As for the Fed model, it has had a pretty good fun for predictive value.  The Recapitulator has long thought July expiry is a good month for short VIX puts (or hey, why not "Texas Hedge" and go long some calls or long some futures???) and he still thinks so.  As bond yields rise, forcing players to choose between similar yielding assets with vastly different risk profiles, and as the inverse of the forward earnings yield looks decidedly less rosy, we should see some excellent toing and froing next month.

Friday, June 15, 2007

Update

Updates will be more frequent now as yours truly has time to clear some idea backlogs...and now the post:

With all this talk about weather (and 4^15 cicadas here in Chicago), I
can't stop thinking about scale. We all know the importance of time intervals and sample periods when looking at the markets, and it is somewhat unfortunate we lack millions of years of data to strengthen our inferences or provide additional hypothesis generation.

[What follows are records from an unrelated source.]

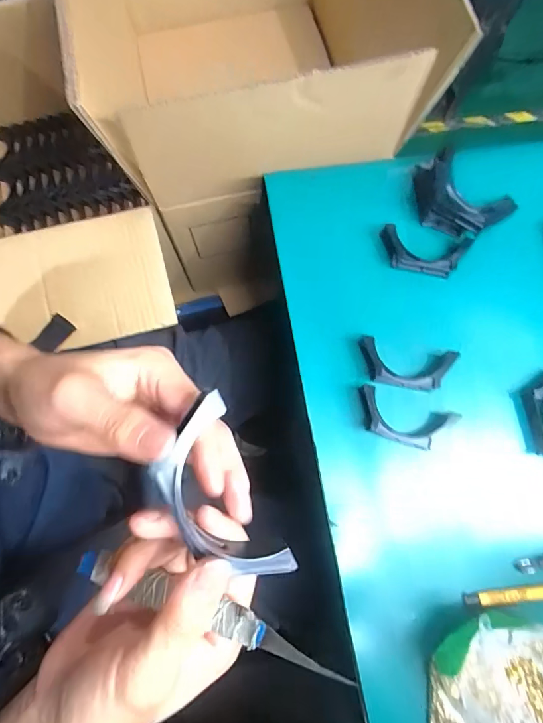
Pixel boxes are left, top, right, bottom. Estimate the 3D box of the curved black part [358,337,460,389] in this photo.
[{"bbox_3d":[0.128,0.004,0.391,0.088,0.019,0.040,11,76,2],"label":"curved black part"}]

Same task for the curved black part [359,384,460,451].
[{"bbox_3d":[0.124,0.055,0.380,0.090,0.026,0.040,18,77,4],"label":"curved black part"}]

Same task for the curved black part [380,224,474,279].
[{"bbox_3d":[0.159,-0.111,0.413,0.094,0.025,0.043,3,76,0],"label":"curved black part"}]

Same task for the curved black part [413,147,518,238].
[{"bbox_3d":[0.195,-0.169,0.424,0.107,0.040,0.060,28,78,6],"label":"curved black part"}]

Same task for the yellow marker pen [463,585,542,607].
[{"bbox_3d":[0.238,0.201,0.355,0.135,0.009,0.013,-6,76,-2],"label":"yellow marker pen"}]

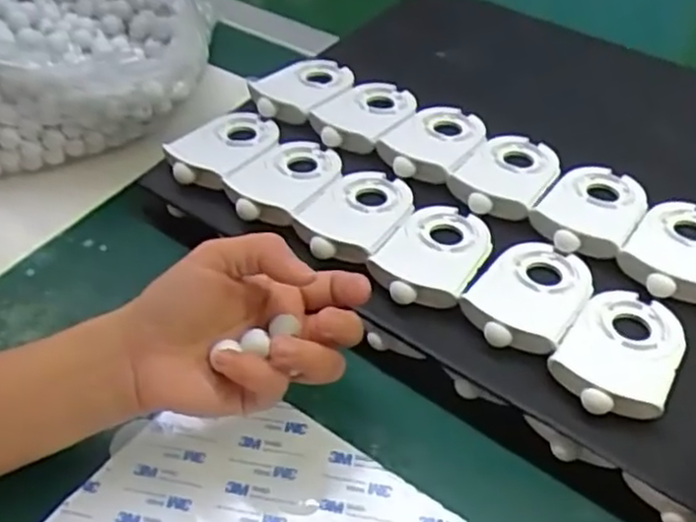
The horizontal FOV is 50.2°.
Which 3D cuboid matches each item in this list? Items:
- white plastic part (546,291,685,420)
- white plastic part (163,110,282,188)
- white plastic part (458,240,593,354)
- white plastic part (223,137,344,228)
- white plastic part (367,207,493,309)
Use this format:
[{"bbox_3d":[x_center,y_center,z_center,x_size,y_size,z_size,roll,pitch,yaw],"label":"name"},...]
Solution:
[{"bbox_3d":[0.147,0.047,0.395,0.058,0.021,0.085,28,53,26],"label":"white plastic part"},{"bbox_3d":[-0.087,-0.081,0.514,0.058,0.016,0.079,24,52,23],"label":"white plastic part"},{"bbox_3d":[0.104,0.016,0.422,0.060,0.014,0.083,27,53,25],"label":"white plastic part"},{"bbox_3d":[-0.043,-0.057,0.486,0.061,0.015,0.086,19,50,19],"label":"white plastic part"},{"bbox_3d":[0.051,-0.007,0.443,0.055,0.016,0.081,20,50,20],"label":"white plastic part"}]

the financial markets rife with feedback mechanisms, both on granular (individual stocks) and global (indexes) scales.  Everything is connected and the thinking, human participants create another layer of complexity by adding 3rd (what do I think he thinks I am thinking??) order thinking into the mix.
Fortunately, the planet earth has a wonderful temperature regulation feedback system that serves to illuminate why global warming is a problem of scale – humans will have to actively engineer, on a massive scale (like blowing up the Rocky Mountains) carbon introduction into
the atmosphere in the future if we wish to live here.

The system can be characterized thusly: Plate tectonics produce carbon dioxide through volcanic emission, carbon dioxide warms the planet. Warming increasing weathering (surface water is a function of temperature, as temperature rises, water evaporates leading to clouds and subsequent erosion). Carbon dioxide then attaches chemically to silicate rocks experiencing weathering. This process removes the C02 from the atmosphere and cools the planet. Carbon Dioxide is introduced again by volcanic emission (and water is needed here as
well for subduction), and on and on.

This process that has kept the Planet at a relatively constant temperature (never below freezing and never above boiling) for around 4.5 Billion years. Planets need land, water, and plate tectonics to achieve this system that is very good for carrying life. An oceanic planet would not be a very nice place to live, and likely would not remain that way for long as the lack of temperature regulation would likely boil the planet. (in the spirit of good taste, I will withhold jokes regarding a certain movie starring Kevin Costner, as said movie has already experiences too much suffering)

This feedback loop is interesting to me because of its massive time scale. In the long run (geologic scale), we should be more worried about making more CO2. But on relatively short scales (hundreds of years), we may have a problem with increased temperatures due to our
own actions.

Looking at the markets, it is very clear what the "geologic" drift is, caused by an extremely complex feedback system of its own…but when you zoom in closer, it becomes apparent that too much on one side of the differential equation can kill 90% of "oxygen-dependent species".
Life does go on, but it takes a different scale of time for that to happen.